Pourquoi pense-t-on aux vilains "Petits mouchoirs " de Guillaume Canet en découvrant la pièce de Nathalie Fillon, "A l'Ouest" ? En se disant peut-être que ce que le film rate, la pièce le réussit : un groupe en crise, une famille "à l'Ouest", une chorale en perdition au bord de la "mer salée" (sic). Drôle d'impression en vérité et pas désagréable au fond puisque, répétons-le, le texte et la mise en scène de Nathalie Fillon se distinguent nettement et plus la pièce avance, plus la distance se creuse. C'est en fait de famille dont il est ici question et non d'amitiés factices. Les "liens du sang" occupent le devant de la scène avec un couple de grands parents dont l'une a les deux pieds sur la terre de la conservation du patrimoine et l'autre est atteint de la maladie qui fait tout oublier ou presque, excepté l'essentiel, avec un fils sous euphorisants qui entend en finir avec ces fameux liens du sang pour mieux jouer le fils indigne et le père prodigue de famille recomposée à l'infini, sans oublier sa très jeune nouvelle petite amie, sans oublier ses enfants nés d'unions successives et autres pièces rapportées. Les uns sont proprement à l'Ouest et d'autres à l'Est d'ailleurs, quand ils ne sont pas barrés au Sud... Jusque-là tout va bien dans le créneau de la lutte des classes familiales en temps de paix et de prospérité. L'affaire est alors sur les rails d'un conflit successoral dans une maison de vacances à La Baule-Les Pins (on se croirait presque chez Diane Kurys... attention danger !.. Mais c'est fait exprès !) que l'un veut vendre et les autres pas. Chacun est dans sa note générationnelle et la pièce pourrait ainsi ronronner jusqu'à sa résolution forcément crisique mais apaisante.

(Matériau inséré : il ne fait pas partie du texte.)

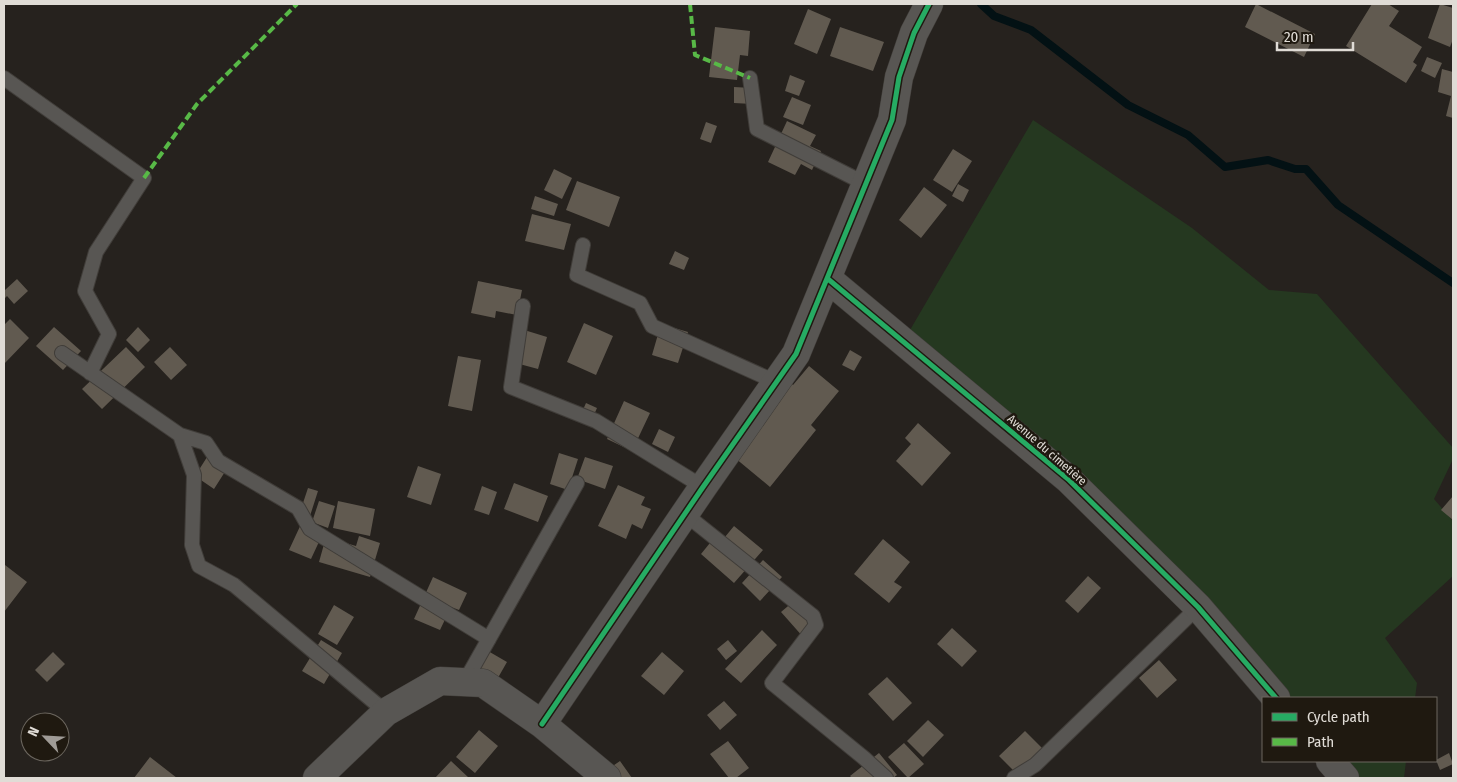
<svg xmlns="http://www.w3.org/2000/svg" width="1457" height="782" viewBox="0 0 1457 782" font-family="'Fira Sans Condensed',sans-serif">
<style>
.green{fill:#253820}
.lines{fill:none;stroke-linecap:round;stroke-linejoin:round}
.stream{stroke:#031114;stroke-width:8}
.building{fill:#615a50}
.service-casing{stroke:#403d39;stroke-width:16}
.minor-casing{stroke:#403d39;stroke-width:29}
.service{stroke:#585653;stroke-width:14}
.minor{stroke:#585653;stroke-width:28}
.quiet{stroke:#58b947;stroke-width:4;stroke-dasharray:8 4;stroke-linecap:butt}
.cycleway-casing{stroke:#1f1910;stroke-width:8}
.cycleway{stroke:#26ab63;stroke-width:5}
.labels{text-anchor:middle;stroke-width:5;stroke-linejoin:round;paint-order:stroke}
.street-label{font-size:12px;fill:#e0dcd6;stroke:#1f1910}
</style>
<rect width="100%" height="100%" fill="#26221e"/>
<!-- green -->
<path class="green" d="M 1033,120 L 1192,228 L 1269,290 L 1317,294 L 1453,448 L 1453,459 L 1434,499 L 1453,521 L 1453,576 L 1385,638 L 1417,683 L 1415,698 L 1288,698 L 910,330 Z
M 1345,761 L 1406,761 L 1404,778 L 1361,778 Z"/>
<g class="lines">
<!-- stream -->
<path class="stream" d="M 981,4 L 994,16 L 1031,30 L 1128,105 L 1188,135 L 1225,167 L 1268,160 L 1295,169 L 1306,169 L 1338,205 L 1453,283"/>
</g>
<!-- building -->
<path class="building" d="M 1256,4 L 1315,34 L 1304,57 L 1245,27 Z
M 1372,4 L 1388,4 L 1399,11 L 1389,26 L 1422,47 L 1413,62 L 1417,65 L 1406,83 L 1346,46 Z
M 1440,4 L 1453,8 L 1453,39 L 1450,47 L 1428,38 Z
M 808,9 L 831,19 L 817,54 L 794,44 Z
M 715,27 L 750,31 L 748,56 L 740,55 L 737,80 L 709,77 Z
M 840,27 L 884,42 L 873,71 L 830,56 Z
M 1427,57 L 1442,63 L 1435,78 L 1421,71 Z
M 1442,69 L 1453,72 L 1453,118 L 1446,116 L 1451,96 L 1438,92 Z
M 790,75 L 805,81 L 799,96 L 785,91 Z
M 734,87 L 752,88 L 752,104 L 734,103 Z
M 792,97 L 811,105 L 803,125 L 783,117 Z
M 787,121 L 816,135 L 810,146 L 821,151 L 812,170 L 801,164 L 795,175 L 768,162 Z
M 706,122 L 717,126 L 711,143 L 700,139 Z
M 953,149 L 972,161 L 952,192 L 933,180 Z
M 554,169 L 572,178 L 562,199 L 544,190 Z
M 577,181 L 620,197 L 609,227 L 566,210 Z
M 958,184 L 969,190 L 963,202 L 952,196 Z
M 924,187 L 947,205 L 921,238 L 899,220 Z
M 535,196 L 558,204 L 554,216 L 531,209 Z
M 532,214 L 571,224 L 564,250 L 525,241 Z
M 675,251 L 689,258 L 684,270 L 669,264 Z
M 17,279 L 28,291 L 14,304 L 7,296 L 4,299 L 4,288 L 5,290 Z
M 478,281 L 522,290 L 517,315 L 496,311 L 495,318 L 471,313 Z
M 10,319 L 29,338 L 4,364 L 4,325 Z
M 584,323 L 613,336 L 596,375 L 567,362 Z
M 661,324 L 688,332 L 678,363 L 652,355 Z
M 54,327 L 81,351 L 63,370 L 36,346 Z
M 138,327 L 150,340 L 138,352 L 126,340 Z
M 521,329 L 547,337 L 538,369 L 512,362 Z
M 126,347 L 145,367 L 102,409 L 82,389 Z
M 170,347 L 187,365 L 171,380 L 154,362 Z
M 850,350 L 862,357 L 854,371 L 842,365 Z
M 458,356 L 481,360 L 472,411 L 448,406 Z
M 809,366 L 839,391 L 811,425 L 816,430 L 770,487 L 729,453 L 788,380 L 793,385 Z
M 624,401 L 650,413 L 632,451 L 607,439 Z
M 586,403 L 597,408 L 593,417 L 582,412 Z
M 918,423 L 951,453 L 922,486 L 896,461 L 911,444 L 905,438 Z
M 659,429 L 675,437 L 668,452 L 652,444 Z
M 559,453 L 578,459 L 568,490 L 550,484 Z
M 209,454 L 228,467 L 214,489 L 195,476 Z
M 585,457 L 613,466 L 605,489 L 577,479 Z
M 418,466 L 441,474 L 431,505 L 407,497 Z
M 514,483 L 548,496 L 538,522 L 504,509 Z
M 618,485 L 645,497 L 641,505 L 651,509 L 642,529 L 632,524 L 626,539 L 598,526 Z
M 482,486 L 497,492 L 489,515 L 474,510 Z
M 308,488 L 318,491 L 310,516 L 300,512 Z
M 1453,496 L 1453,520 L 1441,510 Z
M 319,501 L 335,506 L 328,528 L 312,522 Z
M 338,501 L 375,509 L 370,536 L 333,528 Z
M 302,522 L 324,531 L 311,559 L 289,550 Z
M 734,526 L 763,550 L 734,583 L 701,554 L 714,538 L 720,543 Z
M 359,536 L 380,543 L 370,577 L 319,562 L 326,537 L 356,546 Z
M 883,539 L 910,562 L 894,582 L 902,587 L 889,603 L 854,574 Z
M 763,560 L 782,577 L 760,601 L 742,583 Z
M 5,565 L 27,582 L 4,612 L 4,566 Z
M 1088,576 L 1101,588 L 1078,613 L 1065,601 Z
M 433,577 L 467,593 L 459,610 L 451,607 L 440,630 L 414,619 Z
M 794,601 L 816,628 L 804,638 L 781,612 Z
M 334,605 L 354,617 L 337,645 L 318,634 Z
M 952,628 L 977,651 L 962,667 L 937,644 Z
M 762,630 L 777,645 L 741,683 L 725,669 Z
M 321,640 L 342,653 L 324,684 L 302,671 Z
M 728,640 L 737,651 L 726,660 L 717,649 Z
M 488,651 L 507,662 L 491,690 L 472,680 Z
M 53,652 L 65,664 L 47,682 L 35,670 Z
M 662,652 L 684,671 L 664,695 L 641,676 Z
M 1159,660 L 1177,680 L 1157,698 L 1139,678 Z
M 887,677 L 912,703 L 893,721 L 868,694 Z
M 724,701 L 737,715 L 720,730 L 707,715 Z
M 928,720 L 944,735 L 923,757 L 907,741 Z
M 479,730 L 498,746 L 475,773 L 456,757 Z
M 1025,731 L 1043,749 L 1017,774 L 999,756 Z
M 728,741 L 749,768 L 736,778 L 729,778 L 710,754 Z
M 904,743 L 924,764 L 908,778 L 888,757 Z
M 879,753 L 897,775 L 893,778 L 852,778 L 850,776 Z
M 1449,753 L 1453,764 L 1440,770 L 1436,760 Z
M 150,757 L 177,778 L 134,778 Z
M 451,761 L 469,778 L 435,778 Z
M 620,761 L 632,778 L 600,778 L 598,776 Z"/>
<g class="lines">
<!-- service casing -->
<g class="service-casing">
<path id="service" d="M 4,78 L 144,178 L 96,252 L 85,291 L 109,334 L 90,373
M 750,78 L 757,129 L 866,184
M 583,245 L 577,275 L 640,303 L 652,326 L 776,382
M 523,306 L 511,387 L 596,421 L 703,487
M 62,353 L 180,435 L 194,475 L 192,545 L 199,566 L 234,585 L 386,712
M 180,435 L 206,443 L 218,461 L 298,508 L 310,529 L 489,639
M 685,514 L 813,616 L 816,625 L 772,683 L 864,758 L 886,778
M 464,683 L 577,483
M 1014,778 L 1035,765 L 1198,607"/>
</g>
<!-- minor casing -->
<g class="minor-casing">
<path id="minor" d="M 828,279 L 1068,479 L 1198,607 L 1276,698
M 542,724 L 703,487 L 796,354 L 892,120 L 899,77 L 914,33 L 929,4
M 1330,761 L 1345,778
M 317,778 L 386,712 L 440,681 L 483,683 L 542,724 L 607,778"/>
</g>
<!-- service -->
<use href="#service" class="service"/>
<!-- minor -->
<use href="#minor" class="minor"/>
<!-- quiet -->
<path class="quiet" d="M 690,4 L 695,55 L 750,78
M 144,178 L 197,104 L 297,4"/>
<!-- cycleway casing -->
<g class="cycleway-casing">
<path id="cycleway" d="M 828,279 L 1068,479 L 1198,607 L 1276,698
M 542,724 L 703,487 L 796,354 L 892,120 L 899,77 L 914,33 L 929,4"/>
</g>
<!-- cycleway -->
<use href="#cycleway" class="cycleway"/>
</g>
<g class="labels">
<!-- street labels -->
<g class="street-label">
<text transform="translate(1047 450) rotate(41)" y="4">Avenue du cimetière</text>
</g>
</g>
<!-- border -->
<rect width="1457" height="782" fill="none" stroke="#e0dcd6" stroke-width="10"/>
<!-- legend -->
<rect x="1262" y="697" width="175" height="65" fill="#1f1910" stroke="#6c675f"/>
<rect x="1272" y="713" width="25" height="8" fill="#26ab63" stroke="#6c675f"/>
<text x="1307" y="722" font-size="15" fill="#e0dcd6">Cycle path</text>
<rect x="1272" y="738" width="25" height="8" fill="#58b947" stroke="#6c675f"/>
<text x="1307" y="747" font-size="15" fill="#e0dcd6">Path</text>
<!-- north arrow -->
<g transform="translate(45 737) rotate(295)"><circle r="24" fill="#1f1910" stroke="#6c675f"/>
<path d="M0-4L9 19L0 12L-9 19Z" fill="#9f9b96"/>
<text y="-8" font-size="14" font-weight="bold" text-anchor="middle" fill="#e0dcd6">N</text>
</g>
<!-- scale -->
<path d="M1277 42v8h76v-8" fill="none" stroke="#e0dcd6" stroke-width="2.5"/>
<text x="1284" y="42" font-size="15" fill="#e0dcd6" stroke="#1f1910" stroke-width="4" paint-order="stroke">20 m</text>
</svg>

Or, toute la finesse dramaturgique de Nathalie Fillon survient à ce moment crucial sous les traits de la crise financière de 2008, véritable tsunami qui déferle sur cette famille où parler d'argent équivaut à se dire "Je t'aime, je te hais", ou presque. Les langues alors se délient. Même l'ancêtre, victime du terrible Alzheimer, se met à prophétiser en grec ancien et en anglais shakespearien avec une fluidité impressionnante et jubilatoire. Et vive la crise qui redonne de la vie à chacun de ces personnages englués dans leur quotidien. N'en disons pas plus sur tous les changements induits et surprenants. On change de cap au bord de cet océan. On était à l'Ouest mais cette fois on décide d'y partir, ce qui fait toute la différence. D'une situation subie à la prise de parole, de pouvoir et de tangente. A ce stade, il faudrait citer l'ensemble de la distribution, très homogène, parfaite dans la diversité des styles et des générations. Elle porte littéralement cette pièce que son goût pour l'actualité la plus chaude pourrait à tout instant faire verser dans la caricature et qui n'y tombe jamais, jamais, jamais. En s'autorisant même le décalage heureux d'une chorégraphie joyeuse et des moments de panique corporelle générale ou individuelle, Nathalie Fillon crée la distance nécessaire avec son sujet et ses sujets. C'est cette alchimie parfaitement maîtrisée qui fait la réussite de l'ensemble. Un prosaïsme poétique de l'ici et du maintenant, autrement dit la rencontre souvent improbable de ce qui nous émeut et de ce qui nous mène. Le miroir qui nous est ainsi tendu est criant de vérité : cruel, drôle, touchant, sombre et enjoué. "Ici est la rose, ici tu dois danser" ? Non, mais ici est le volcan social et familial, ici nous danserons, oui. Apocalypse joyeuse, now.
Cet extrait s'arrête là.